Campon was hotter than boiling water. The president was browbeating everyone in Congress to approve a $50 million appropriation to back Campon’s planned overthrow of the leftist government that had deposed him. Campon was biding his time, lobbying influential friends with phone calls by day, raising hell every night, while his army, or what was left of it, was cooling its heels across the border in a neighboring country. ‘To throw off his enemies, the Feds had leaked lies to the press: that the general was supposed to be in the Bahamas; that he had moved on to Canada; that he was hiding out n a ranch in the Far West.

At times Spears and Hedritch felt like Campon’s pimps, rounding up women, checking their backgrounds, paying for his sex and for secrecy. But this behavior, appearing in public this way, was a violation of all the rules.

So, what else was new? Hedritch ordered two of his men to go in ahead and work the stage at the back of the dance floor. The other two he sent to the balcony. Spears looked around the shopping center, checking the rooftops, while Hedritch checked out the line. Hell, thought Spears, if they want to get him, they’re going to get him. But they were sure they had not been followed, and that reduced the odds a little. They moved to the door.

‘Names?’ asked the king of the portals.

‘Campon,’ the general said.

The doorman’s finger ran down the list and stopped. ‘Yes, sir, General,’ he said, unsnapping the red cord.

Spears looked at Hedritch with panic as the entourage moved into the club.

‘Did he make a reservation?’ Hedritch asked incredulously.

‘Yes, sir, yesterday,’ the doorman answered.

‘Shit!’ he snapped as they rushed after the general. They caught up with him as Campon was about to enter the main room, a sprawling semicircle of tables crowding up to the dance floor.

‘General, at least go upstairs, please,’ pleaded Hedritch. ‘You can see better from up there and we can cruise the room a lot easier.’

‘The action’s down here,’ Campon answered curtly, following his four beefy men into the club. Spears and Hedritch trotted along behind hum, looking frantically, futilely, around the club as the deposed dictator walked to the edge of the dance floor where he stood watching the madness. He was a stationary target.

‘Shit city,’ Spears yelled in Hedritch’s ear, ‘keep your head on a swivel.’

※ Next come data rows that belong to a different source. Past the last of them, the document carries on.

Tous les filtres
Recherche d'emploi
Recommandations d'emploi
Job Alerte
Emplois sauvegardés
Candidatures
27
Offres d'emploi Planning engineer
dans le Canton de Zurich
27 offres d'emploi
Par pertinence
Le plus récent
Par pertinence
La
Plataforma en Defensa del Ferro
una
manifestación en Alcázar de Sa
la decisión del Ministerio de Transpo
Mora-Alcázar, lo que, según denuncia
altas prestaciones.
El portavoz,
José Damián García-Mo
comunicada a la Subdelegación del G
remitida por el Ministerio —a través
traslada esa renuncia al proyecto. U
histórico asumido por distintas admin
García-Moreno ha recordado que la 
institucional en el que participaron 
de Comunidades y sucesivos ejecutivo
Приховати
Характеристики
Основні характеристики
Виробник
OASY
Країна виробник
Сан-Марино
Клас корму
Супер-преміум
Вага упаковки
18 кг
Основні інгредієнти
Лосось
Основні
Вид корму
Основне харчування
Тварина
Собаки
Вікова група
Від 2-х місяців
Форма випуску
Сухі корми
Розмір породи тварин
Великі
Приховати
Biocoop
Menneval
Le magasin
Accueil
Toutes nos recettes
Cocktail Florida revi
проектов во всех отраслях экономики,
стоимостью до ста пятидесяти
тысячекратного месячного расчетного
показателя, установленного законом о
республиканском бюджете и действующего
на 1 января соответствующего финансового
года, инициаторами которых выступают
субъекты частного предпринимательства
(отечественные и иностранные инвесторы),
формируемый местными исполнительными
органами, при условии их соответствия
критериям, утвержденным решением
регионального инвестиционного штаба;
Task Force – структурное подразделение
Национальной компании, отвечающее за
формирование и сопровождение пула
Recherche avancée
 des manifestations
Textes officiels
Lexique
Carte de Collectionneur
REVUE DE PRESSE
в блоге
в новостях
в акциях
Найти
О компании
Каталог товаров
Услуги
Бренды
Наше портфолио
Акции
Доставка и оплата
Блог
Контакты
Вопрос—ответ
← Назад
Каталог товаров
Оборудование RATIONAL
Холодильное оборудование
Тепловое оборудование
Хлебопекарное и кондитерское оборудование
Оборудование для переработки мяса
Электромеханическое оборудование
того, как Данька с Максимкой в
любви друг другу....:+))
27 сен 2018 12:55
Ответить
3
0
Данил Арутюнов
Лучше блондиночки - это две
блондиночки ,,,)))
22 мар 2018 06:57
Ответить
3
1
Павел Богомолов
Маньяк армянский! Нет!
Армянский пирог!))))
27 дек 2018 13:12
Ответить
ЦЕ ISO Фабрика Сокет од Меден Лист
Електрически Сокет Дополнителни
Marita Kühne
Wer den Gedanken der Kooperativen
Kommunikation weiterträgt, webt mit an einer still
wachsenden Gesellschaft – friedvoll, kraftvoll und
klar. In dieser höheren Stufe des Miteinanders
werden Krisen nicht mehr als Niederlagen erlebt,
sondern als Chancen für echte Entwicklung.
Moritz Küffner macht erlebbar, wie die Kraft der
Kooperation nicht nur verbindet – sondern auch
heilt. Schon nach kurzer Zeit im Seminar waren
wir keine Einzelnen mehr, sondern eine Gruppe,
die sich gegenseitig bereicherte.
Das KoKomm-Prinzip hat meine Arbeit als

The general’s gaze swept the dance floor, stopping once on a woman dressed like a giraffe with her bosom swelling over the top of her striped costume. Beyond her, on the far side of the floor, the yellow stork jerked weirdly through the crowd, blurred by the flashing lights. It raised its yellow-feathered wings and turned in a slow circle, bobbing to the beat of the music. Campon laughed and applauded the stork, although it was hard to see it because of the lights flashing in his face.

The stork’s alert eyes checked the general’s entourage, the two men in the balcony, the two men behind it on the stage, as it turned slowly, making a 360-degree survey of the club. The stork was so bizarre, so visible, the security men ignored it.

Campon clapped his hands again and chuckled gleefully at the spectacle. It was the last sound he ever uttered.

Well concealed amid the feathered wings attached to its arms, the stork held a silenced mini.-Uzi. Only a foot long and weighing six pounds, the submachine gun held a thirty-two-round clip and was equipped with a plastic cup to catch the casings. The stork was an expert. It squeezed off three three-round bursts, watching in the slow- motion flashes of the strobes as the rounds splattered into their target. Campon’s head jerked forward as the first three rounds exploded in his chest; his arms swung out in front of him and then he arched backward as two more rounds ripped into his head. The third struck a waiter behind him in the spine and took down two of the bodyguards.

Spears and Hedritch were caught totally by surprise as Campon seemed suddenly to have a seizure. The music continued to thunder. One of the bodyguards spun around and fell against Hedritch.

Oh my God, it’s happening! Hedritch thought.